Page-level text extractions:
Content starts
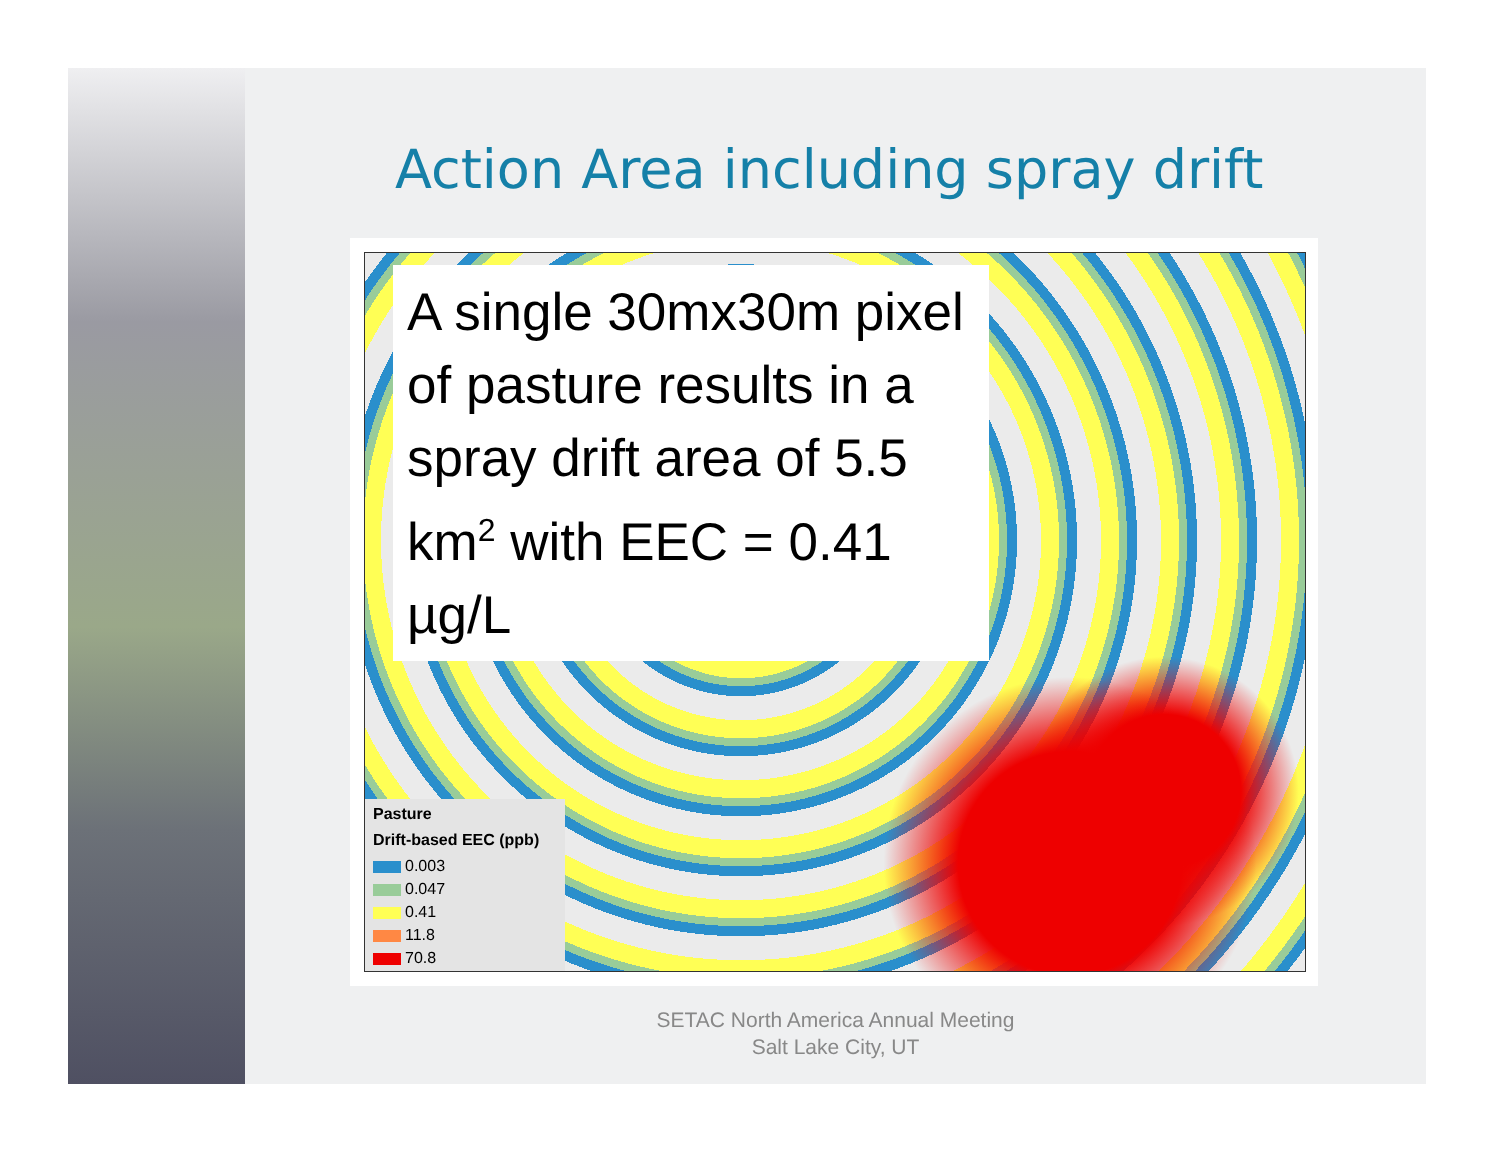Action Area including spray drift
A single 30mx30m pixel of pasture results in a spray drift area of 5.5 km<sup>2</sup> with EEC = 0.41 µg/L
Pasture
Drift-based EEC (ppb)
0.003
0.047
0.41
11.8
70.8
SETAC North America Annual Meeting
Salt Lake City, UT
Content ends
Work instructions -
Set every entry down again exactly as written, and omit the images.

Output for this exercise -
Action Area including spray drift
A single 30mx30m pixel of pasture results in a spray drift area of 5.5 km<sup>2</sup> with EEC = 0.41 µg/L
Pasture
Drift-based EEC (ppb)
0.003
0.047
0.41
11.8
70.8
SETAC North America Annual Meeting
Salt Lake City, UT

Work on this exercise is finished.